Consider a simple example. Suppose you put $1000 into a traditional IRA, By the time you withdraw it, the value of the account has doubled. You are in a 15% marginal tax bracket. For the purposes of this example, assume you are in the same tax bracket when you put the money in as when you take it out.
Scenario 1: You deposit $1000 to your IRA. It's tax deferred so you pay no tax at the time you deposit. When you withdraw the money it has doubled to $2000. You now pay 15%, or $300, leaving you $1700.
Scenario 2: Instead of depositing the money in an IRA, suppose there was some alternative account you could deposit money to where you pay taxes normally when you earn the money, but you pay no taxes on capital gains. I'm not saying there's any such tax law, just creating a hypothetical for comparison. So when you earn the $1000, you have to pay $150 in taxes, leaving $850. By the time you withdraw, it has doubled to $1700. You pay no taxes on the capital gain, so you are left with $1700. Note this is the same amount you had in scenario 1.
Instead of using sample numbers you could do a little algebra and you'd see that this is true regardless of the amount and the tax rate. So one way of looking at an IRA is to say that the net effect is that capital gains are tax free.
(Let P be the initial principle, r be the growth factor over the life of the investment, and t be the tax rate. Then in scenario 1, the amount of money you have at the end is P(100%-t)r. In scenario 2 it's Pr(100%-t). As multiplication is associative, these two will expressions are equal.)
Oh, and note that my scenario 2 is basically how a Roth IRA works, so there really is such an account. They just don't describe it that way.
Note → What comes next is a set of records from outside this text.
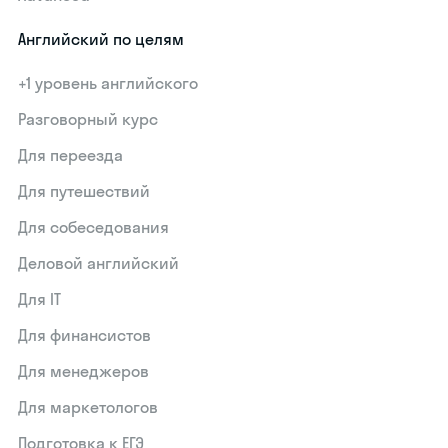
Английский по целям
+1 уровень английского
Разговорный курс
Для переезда
Для путешествий
Для собеседования
Деловой английский
Для IT
Для финансистов
Для менеджеров
Для маркетологов
Подготовка к ЕГЭ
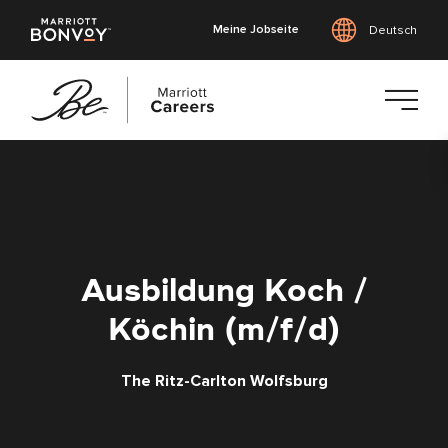
Meine Jobseite
Deutsch
Zum
Hauptinhalt
springen
Ausbildung Koch /
Köchin (m/f/d)
The Ritz-Carlton Wolfsburg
BTW, a crucial assumption in this example is that your tax rate when you put the money in is the same as your tax rate when you take it out. For most people, that assumption is NOT valid. Most of us are in a higher tax bracket when we're working than when we retire. So by deferring taxes until you retire, even if you did pay taxes on the increase, you'd still be better off because you'd be paying taxes at a lower rate.